Aïcha Traoré
04 Mar
04Mar

Beaucoup d’entrepreneurs en Afrique de l’Ouest vivent la même frustration. Ils ont une idée solide, un produit demandé par le marché, parfois même des clients déjà intéressés. Pourtant, lorsqu’ils se présentent devant une banque pour demander un financement, la réponse est souvent prudente, voire négative. À l’inverse, certains projets apparemment moins prometteurs obtiennent plus facilement des lignes de crédit.
Ce paradoxe s’explique par une différence fondamentale entre la logique entrepreneuriale et la logique bancaire.
Un entrepreneur évalue une opportunité en fonction du marché, de l’innovation et de la capacité à vendre. Une banque, elle, évalue d’abord le risque. Sa priorité n’est pas de financer l’idée la plus brillante, mais le projet dont le remboursement semble le plus probable.
Dans les systèmes bancaires de l’UEMOA, encadrés par les règles prudentielles de la BCEAO, la gestion du risque constitue une obligation structurelle. Les établissements financiers doivent respecter des ratios de solvabilité stricts et limiter leur exposition aux projets jugés incertains. Cela signifie que la qualité de la structuration financière compte souvent davantage que l’originalité du projet.
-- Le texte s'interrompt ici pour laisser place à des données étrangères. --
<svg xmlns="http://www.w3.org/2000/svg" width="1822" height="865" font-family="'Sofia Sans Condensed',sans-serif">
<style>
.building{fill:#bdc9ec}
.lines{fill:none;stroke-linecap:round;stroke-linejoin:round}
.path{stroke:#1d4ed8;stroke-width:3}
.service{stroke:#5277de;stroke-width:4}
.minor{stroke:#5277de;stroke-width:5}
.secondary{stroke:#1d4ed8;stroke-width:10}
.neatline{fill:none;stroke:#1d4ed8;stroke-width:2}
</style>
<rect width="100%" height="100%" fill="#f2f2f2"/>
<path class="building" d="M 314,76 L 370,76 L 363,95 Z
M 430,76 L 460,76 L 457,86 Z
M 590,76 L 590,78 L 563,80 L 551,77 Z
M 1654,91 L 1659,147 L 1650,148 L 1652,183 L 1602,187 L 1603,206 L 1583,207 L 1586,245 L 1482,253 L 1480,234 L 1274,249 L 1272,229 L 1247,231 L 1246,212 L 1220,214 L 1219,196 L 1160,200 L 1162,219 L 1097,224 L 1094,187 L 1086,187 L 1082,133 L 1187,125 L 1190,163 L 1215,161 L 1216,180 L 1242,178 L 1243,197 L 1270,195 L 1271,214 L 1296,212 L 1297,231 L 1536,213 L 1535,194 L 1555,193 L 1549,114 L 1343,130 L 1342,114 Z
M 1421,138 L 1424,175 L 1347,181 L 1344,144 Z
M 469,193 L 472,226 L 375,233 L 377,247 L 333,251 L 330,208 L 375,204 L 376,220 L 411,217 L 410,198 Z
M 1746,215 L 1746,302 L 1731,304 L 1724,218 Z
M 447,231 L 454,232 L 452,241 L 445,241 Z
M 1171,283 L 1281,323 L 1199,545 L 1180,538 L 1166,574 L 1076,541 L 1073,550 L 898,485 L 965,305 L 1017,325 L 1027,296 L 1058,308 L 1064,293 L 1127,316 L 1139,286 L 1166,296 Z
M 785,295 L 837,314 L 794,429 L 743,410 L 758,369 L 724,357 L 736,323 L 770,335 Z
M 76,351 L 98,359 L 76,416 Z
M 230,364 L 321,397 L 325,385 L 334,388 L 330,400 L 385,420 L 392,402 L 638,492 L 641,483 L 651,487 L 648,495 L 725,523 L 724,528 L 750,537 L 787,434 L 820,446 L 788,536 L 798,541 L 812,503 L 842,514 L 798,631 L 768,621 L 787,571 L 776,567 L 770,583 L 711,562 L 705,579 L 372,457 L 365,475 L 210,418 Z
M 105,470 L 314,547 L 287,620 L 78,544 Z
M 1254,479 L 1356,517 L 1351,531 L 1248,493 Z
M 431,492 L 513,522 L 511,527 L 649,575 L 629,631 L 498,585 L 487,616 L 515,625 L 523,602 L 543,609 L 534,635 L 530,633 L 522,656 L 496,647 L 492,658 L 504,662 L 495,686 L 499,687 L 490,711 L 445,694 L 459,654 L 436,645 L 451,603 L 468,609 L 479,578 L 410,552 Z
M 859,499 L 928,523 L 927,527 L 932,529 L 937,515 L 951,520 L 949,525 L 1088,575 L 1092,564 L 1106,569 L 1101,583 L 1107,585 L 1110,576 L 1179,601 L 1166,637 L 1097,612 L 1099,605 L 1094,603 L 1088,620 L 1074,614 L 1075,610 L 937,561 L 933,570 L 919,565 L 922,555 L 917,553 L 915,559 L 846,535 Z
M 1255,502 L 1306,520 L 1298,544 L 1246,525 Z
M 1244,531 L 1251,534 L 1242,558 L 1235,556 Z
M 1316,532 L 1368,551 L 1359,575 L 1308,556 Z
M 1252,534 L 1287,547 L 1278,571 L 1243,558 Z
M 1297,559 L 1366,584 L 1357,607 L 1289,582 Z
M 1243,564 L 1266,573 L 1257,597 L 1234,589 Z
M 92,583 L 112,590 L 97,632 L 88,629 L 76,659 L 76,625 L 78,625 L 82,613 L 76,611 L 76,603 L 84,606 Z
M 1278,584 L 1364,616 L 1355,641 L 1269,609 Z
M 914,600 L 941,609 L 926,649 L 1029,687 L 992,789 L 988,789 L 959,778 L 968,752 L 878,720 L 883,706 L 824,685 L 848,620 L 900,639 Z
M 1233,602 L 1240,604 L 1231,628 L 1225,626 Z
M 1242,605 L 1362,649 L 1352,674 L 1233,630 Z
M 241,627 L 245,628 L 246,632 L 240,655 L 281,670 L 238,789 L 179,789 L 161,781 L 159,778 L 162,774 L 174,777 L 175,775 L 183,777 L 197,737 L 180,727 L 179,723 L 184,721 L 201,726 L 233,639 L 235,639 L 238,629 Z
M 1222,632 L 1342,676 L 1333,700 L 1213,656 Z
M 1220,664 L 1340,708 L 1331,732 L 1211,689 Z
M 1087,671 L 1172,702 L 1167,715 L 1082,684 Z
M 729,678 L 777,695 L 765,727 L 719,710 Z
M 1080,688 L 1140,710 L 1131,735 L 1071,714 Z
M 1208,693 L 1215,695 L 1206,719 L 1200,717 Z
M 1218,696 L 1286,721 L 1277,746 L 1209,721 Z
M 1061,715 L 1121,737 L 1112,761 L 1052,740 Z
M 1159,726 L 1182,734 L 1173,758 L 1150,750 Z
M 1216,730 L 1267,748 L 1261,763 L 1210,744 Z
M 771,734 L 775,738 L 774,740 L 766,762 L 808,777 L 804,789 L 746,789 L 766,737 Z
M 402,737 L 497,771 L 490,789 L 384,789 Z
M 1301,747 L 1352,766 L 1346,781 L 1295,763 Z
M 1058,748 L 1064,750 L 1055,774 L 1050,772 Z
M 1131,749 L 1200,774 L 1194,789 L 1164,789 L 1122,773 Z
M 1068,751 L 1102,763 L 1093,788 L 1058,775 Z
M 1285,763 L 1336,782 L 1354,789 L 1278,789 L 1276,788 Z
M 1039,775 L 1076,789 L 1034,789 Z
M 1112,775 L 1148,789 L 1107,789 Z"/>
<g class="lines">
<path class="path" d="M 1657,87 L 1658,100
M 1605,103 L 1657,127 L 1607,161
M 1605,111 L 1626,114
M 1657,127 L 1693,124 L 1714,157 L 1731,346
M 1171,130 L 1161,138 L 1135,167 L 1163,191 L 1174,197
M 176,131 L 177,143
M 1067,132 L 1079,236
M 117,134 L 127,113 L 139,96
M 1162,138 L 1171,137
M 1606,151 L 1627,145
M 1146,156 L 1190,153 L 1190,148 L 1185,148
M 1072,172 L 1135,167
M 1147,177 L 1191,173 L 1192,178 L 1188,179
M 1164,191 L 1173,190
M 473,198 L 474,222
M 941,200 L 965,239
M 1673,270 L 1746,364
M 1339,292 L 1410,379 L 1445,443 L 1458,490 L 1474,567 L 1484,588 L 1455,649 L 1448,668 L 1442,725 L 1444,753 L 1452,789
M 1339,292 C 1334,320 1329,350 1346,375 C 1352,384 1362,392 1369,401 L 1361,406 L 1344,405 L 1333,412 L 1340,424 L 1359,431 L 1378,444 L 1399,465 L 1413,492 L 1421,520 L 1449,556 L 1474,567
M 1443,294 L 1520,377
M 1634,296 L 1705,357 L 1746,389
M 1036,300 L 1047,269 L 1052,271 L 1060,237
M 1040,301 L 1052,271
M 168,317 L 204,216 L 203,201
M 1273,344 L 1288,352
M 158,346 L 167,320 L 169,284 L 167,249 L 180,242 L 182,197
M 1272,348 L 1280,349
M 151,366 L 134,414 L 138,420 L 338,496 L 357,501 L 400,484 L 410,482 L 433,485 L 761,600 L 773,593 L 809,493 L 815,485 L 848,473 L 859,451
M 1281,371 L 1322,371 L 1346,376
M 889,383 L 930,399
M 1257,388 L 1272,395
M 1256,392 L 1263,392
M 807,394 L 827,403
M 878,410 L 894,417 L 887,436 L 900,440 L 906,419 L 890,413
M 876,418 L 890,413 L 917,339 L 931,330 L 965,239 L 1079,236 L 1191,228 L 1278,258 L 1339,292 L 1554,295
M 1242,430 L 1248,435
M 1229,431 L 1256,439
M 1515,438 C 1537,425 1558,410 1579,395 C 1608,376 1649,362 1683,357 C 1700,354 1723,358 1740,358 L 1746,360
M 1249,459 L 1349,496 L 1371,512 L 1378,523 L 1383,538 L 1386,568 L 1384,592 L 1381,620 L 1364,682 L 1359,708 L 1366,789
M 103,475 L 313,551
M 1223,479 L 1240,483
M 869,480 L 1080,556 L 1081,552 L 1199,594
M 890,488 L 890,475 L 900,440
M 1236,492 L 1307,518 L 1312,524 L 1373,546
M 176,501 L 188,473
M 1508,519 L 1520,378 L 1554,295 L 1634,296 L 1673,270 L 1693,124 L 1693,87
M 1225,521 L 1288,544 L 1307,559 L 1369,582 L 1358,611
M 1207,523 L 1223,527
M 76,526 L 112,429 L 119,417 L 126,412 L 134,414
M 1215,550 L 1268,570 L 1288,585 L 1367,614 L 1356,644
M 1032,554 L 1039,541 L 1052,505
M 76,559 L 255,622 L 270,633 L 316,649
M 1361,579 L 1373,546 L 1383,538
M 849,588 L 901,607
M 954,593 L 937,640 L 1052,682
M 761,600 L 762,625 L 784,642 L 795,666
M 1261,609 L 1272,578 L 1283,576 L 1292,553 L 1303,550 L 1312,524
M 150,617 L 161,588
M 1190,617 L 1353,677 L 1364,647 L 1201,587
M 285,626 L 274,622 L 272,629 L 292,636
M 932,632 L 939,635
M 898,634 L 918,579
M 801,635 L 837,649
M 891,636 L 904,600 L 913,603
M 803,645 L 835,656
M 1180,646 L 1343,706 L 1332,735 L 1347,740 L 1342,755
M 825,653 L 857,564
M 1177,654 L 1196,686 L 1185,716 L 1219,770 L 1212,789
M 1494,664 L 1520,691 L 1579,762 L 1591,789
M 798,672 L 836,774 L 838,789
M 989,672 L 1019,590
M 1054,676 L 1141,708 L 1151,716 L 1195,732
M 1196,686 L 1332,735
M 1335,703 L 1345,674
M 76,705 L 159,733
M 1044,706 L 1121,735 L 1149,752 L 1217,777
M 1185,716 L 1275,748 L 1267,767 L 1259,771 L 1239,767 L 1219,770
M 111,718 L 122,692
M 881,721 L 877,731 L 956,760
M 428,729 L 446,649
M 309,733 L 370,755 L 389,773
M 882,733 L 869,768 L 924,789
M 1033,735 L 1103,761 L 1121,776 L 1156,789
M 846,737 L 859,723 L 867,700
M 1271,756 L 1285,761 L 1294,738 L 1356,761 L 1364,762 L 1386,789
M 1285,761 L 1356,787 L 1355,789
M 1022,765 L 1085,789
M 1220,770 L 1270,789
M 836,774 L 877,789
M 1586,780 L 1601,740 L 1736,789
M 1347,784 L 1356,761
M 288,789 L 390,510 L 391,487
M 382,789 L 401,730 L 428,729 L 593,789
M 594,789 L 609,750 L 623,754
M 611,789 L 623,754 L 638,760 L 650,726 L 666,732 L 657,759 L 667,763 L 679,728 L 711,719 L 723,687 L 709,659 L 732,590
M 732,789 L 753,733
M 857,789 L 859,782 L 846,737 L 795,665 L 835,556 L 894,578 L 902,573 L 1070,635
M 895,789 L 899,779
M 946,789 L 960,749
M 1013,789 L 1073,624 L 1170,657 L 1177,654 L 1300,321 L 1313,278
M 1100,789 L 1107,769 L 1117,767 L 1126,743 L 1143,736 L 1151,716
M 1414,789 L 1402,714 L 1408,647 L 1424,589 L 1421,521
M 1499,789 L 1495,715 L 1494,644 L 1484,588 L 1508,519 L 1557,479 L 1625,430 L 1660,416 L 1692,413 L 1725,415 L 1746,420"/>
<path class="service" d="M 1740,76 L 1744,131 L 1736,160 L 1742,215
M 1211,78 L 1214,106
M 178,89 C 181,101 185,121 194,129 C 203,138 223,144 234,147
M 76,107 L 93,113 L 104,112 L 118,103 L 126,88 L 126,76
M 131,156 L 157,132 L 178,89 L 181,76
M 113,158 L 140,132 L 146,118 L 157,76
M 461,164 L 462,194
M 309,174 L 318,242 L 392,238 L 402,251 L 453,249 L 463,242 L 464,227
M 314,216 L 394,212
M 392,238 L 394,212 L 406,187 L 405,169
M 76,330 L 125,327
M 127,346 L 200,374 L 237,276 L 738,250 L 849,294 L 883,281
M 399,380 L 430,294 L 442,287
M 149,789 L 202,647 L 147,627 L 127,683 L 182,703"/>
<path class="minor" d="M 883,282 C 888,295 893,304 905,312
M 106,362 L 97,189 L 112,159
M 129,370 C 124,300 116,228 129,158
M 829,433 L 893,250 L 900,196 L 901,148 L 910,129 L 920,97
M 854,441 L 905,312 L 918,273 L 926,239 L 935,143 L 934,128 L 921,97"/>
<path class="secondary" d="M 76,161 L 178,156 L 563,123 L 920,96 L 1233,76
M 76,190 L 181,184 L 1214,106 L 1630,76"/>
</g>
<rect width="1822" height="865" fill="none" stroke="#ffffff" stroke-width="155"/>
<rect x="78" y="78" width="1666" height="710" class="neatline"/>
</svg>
Un projet bien structuré présente des éléments rassurants : états financiers clairs, prévisions de trésorerie crédibles, garanties identifiables et gouvernance définie. Même si le potentiel de croissance est modéré, la banque peut analyser le dossier avec des repères précis.
À l’inverse, un projet innovant mais improvisé crée de l’incertitude. L’absence de comptabilité formalisée, de projections financières ou de plan d’affaires solide rend l’évaluation difficile. Pour une banque, financer ce type de projet revient à naviguer sans instruments.
C’est pourquoi certaines entreprises obtiennent des financements alors que leur modèle économique semble ordinaire. Leur force réside dans la rigueur de leur structuration.
Dans de nombreuses économies ouest-africaines, la bancabilité devient un enjeu stratégique pour les entrepreneurs. Elle ne dépend pas uniquement du volume d’activité, mais de la manière dont l’entreprise organise ses informations financières.
Un groupe ou une PME qui souhaite accéder au crédit doit apprendre à parler le langage des institutions financières. Cela signifie formaliser les comptes, suivre la trésorerie, anticiper les cycles d’investissement et clarifier la gouvernance.
Les banques ne financent pas seulement des projets. Elles financent des structures capables de gérer l’incertitude.
Pour un entrepreneur, cette réalité peut sembler frustrante. Pourtant, elle constitue aussi une opportunité. Une entreprise qui adopte des standards financiers solides se distingue immédiatement dans un environnement où l’improvisation reste fréquente.
Dans la construction d’un groupe en Afrique de l’Ouest, la bancabilité devient un avantage compétitif. Elle permet d’accéder à des ressources que d’autres entreprises ne peuvent pas mobiliser.
Un projet brillant peut attirer l’attention.
Un projet structuré obtient le financement.